The Twitter Translation Center (TTC) is a crowdsourced effort for translations. This means that while we were a couple of guys moderating translations and having final say, most of the translating was done by regular Twitter users. Our job was usually to take the translation with the most votes, and select it as the final one (if it was good, but they usually were).
After a while, Twitter introduced the use of a JIRA tracker to keep track of new phrases that were imported and needed to be translated. That was good, because most (90%+) of the system was already translated, so keeping track of new additions was a welcome change. Later however, more and more strings were exclusive to moderators only (due to secrecy and releases and whatnot), and more and more strings became “ultra-priority” which were also only available to moderators, and also very much ASAP tasks. This is where I believe it stopped being fun for me.
I believe that for a system like this, having hard deadlines is totally out of the picture, as long as you don’t pay someone for their job (Twitter did send me some t-shirts etc, but that doesn’t really count). The whole point of having a crowdsourced translation is that it is a collective process that grows in a more or less organic manner. To be frank, too many and too sharp deadlines spoils the fun of it. I have enough deadlines in my job as a software engineer, if I wanted to feel the same in my spare time, I’d rather just work longer hours.
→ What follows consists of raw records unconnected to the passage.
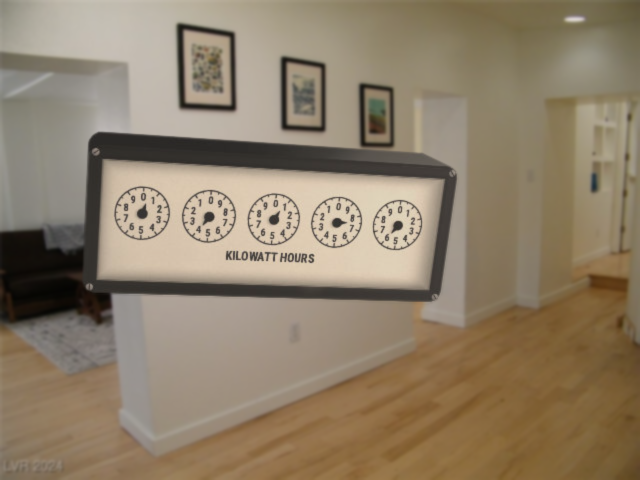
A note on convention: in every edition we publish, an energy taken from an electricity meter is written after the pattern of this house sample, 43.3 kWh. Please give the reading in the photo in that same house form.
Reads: 4076 kWh
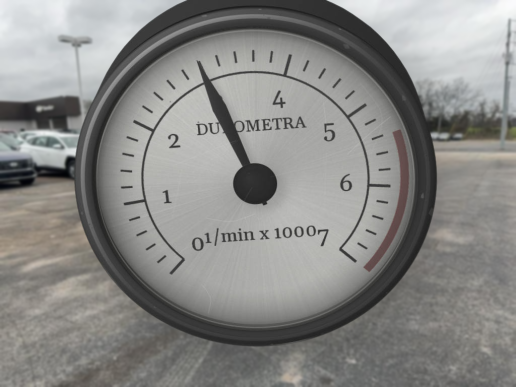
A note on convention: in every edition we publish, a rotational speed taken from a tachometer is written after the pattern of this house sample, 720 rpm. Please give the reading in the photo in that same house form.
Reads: 3000 rpm
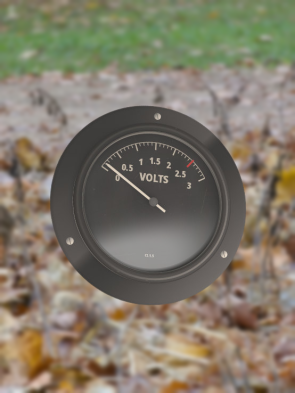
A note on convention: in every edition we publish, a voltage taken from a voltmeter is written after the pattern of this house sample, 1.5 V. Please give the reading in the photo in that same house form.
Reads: 0.1 V
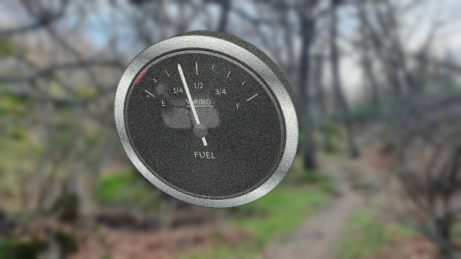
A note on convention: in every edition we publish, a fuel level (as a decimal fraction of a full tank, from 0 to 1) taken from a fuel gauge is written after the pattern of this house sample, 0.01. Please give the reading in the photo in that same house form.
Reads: 0.375
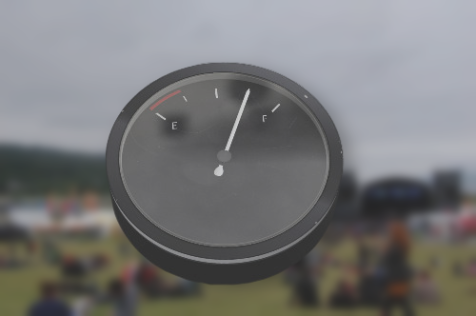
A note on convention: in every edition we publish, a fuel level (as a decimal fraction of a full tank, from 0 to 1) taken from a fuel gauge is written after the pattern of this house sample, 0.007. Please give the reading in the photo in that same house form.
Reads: 0.75
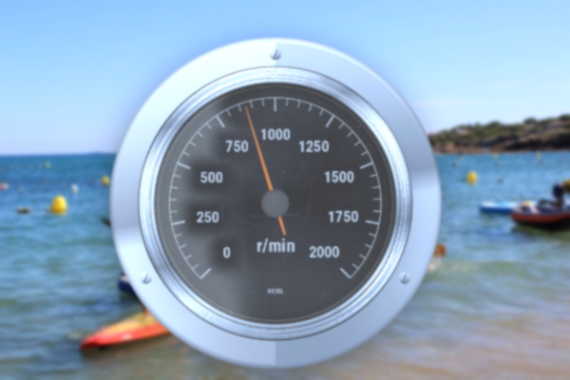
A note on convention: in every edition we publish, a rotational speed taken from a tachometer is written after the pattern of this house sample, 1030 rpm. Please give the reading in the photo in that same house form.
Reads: 875 rpm
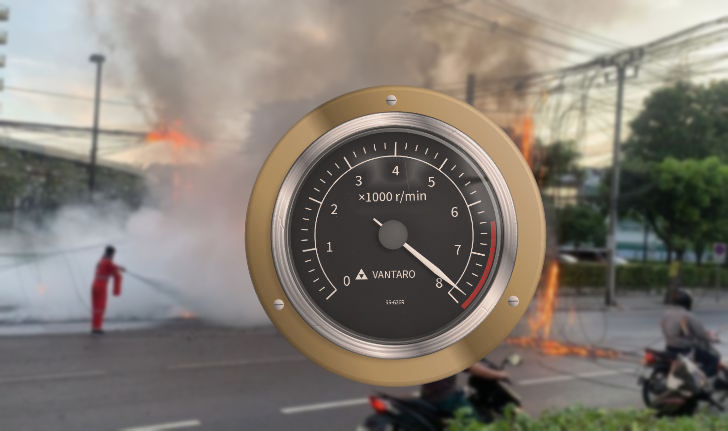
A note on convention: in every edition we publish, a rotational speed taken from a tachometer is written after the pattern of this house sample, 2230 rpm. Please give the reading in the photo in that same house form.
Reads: 7800 rpm
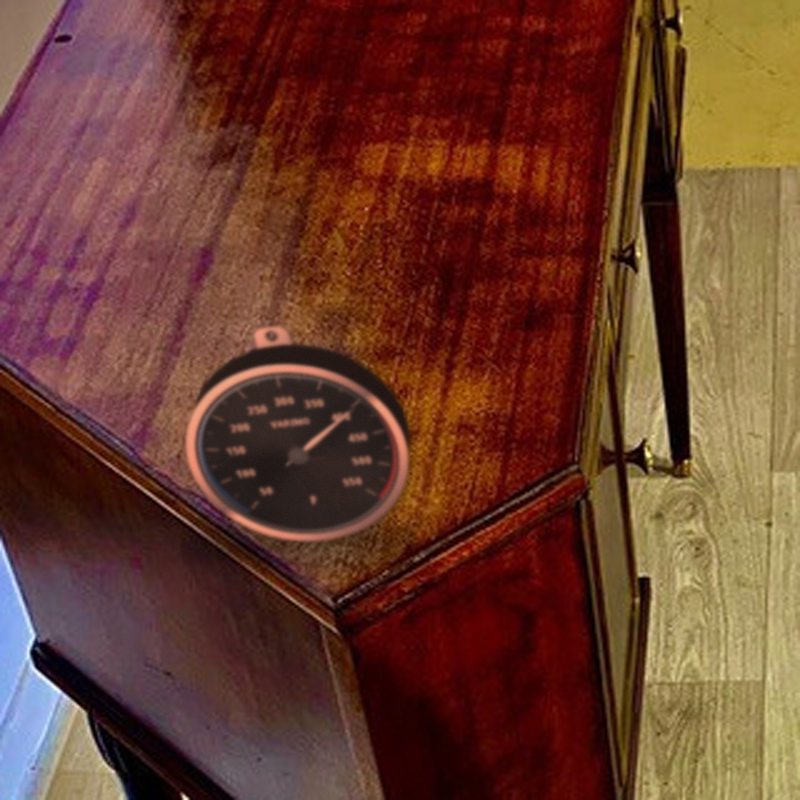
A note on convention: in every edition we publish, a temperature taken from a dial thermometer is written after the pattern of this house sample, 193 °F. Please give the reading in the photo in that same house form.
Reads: 400 °F
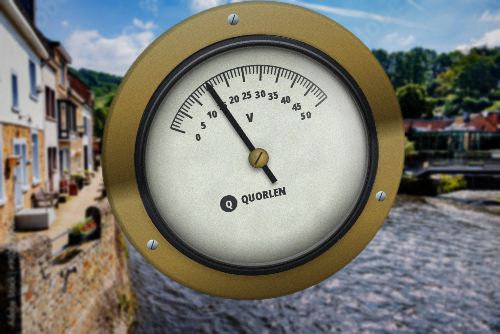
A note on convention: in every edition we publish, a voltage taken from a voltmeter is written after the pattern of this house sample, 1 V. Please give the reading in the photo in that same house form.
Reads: 15 V
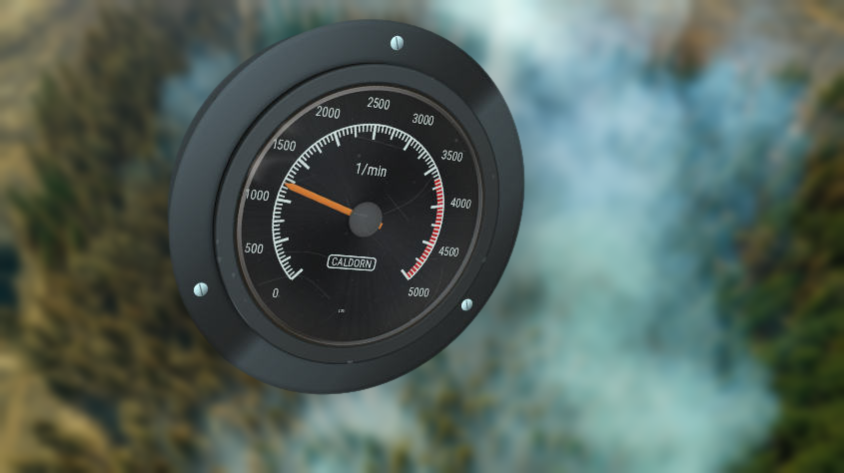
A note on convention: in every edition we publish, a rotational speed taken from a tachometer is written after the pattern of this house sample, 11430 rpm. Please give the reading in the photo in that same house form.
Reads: 1200 rpm
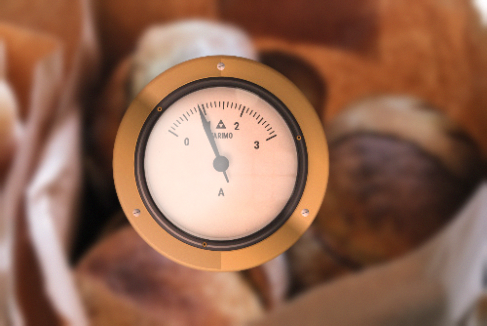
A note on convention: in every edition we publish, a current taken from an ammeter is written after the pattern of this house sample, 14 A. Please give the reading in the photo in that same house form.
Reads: 0.9 A
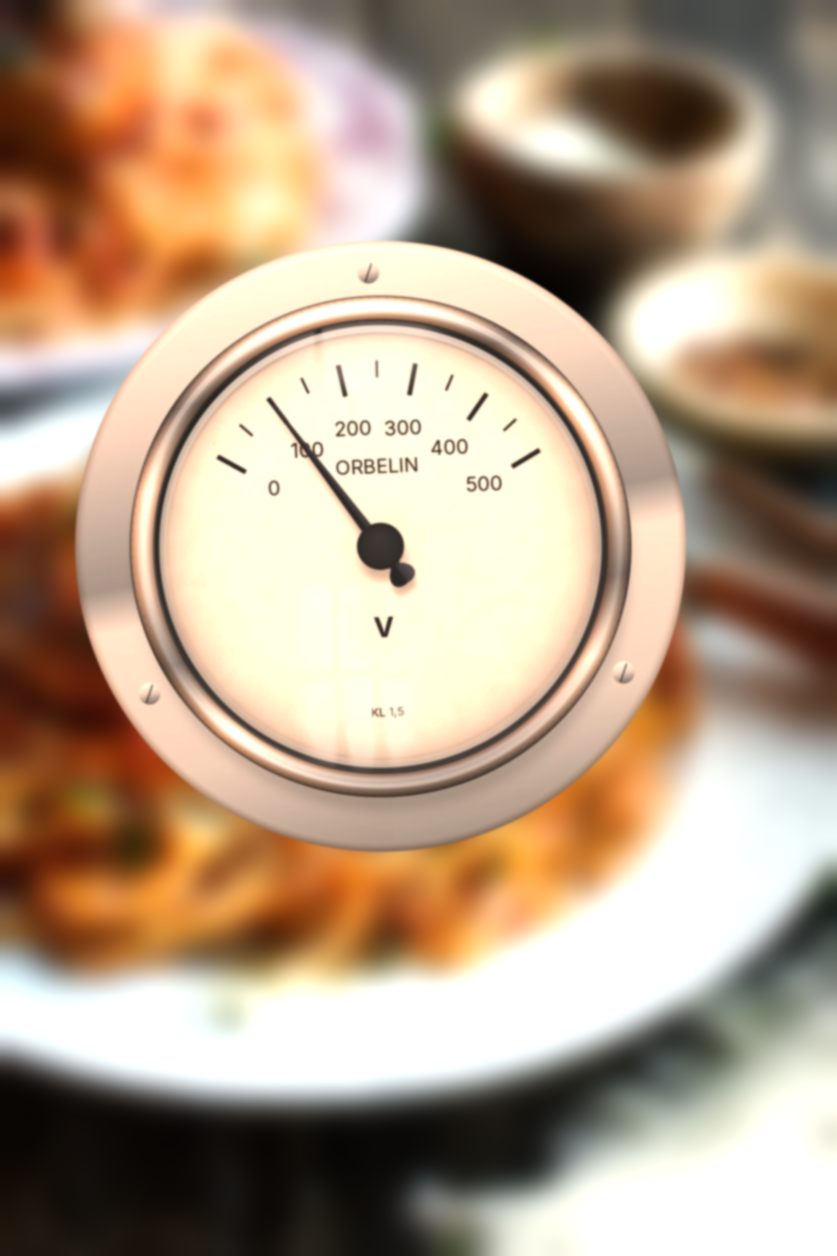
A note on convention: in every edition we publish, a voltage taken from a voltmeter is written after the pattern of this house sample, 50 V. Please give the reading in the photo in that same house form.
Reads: 100 V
I think, that part of the point with working with crowdsourcing is that things have to take time. It should be slow, and I really mean slow.
It might seem ironic that I don’t think there should be any pressure on volunteers in this case, having worked for a long time in the students’ union and all, but let me be clear: that is a completely different thing. Within the students’ union, or any other association, every member is equal, and have a say when it comes to the goals and activities of that association. Twitter on the other hand, is a company, meaning that their main goal is to create profit for their owners, and volunteering as a translator does not give you a say about anything, apart from the translations you’re approving or rejecting. That is the fundamental difference, and that is why I think one can expect more from someone who volunteers for an association than someone who works for free, just for the fun of it, for Twitter.
So goodbye TTC, it really have been a pleasure, but in the end it just did not work out.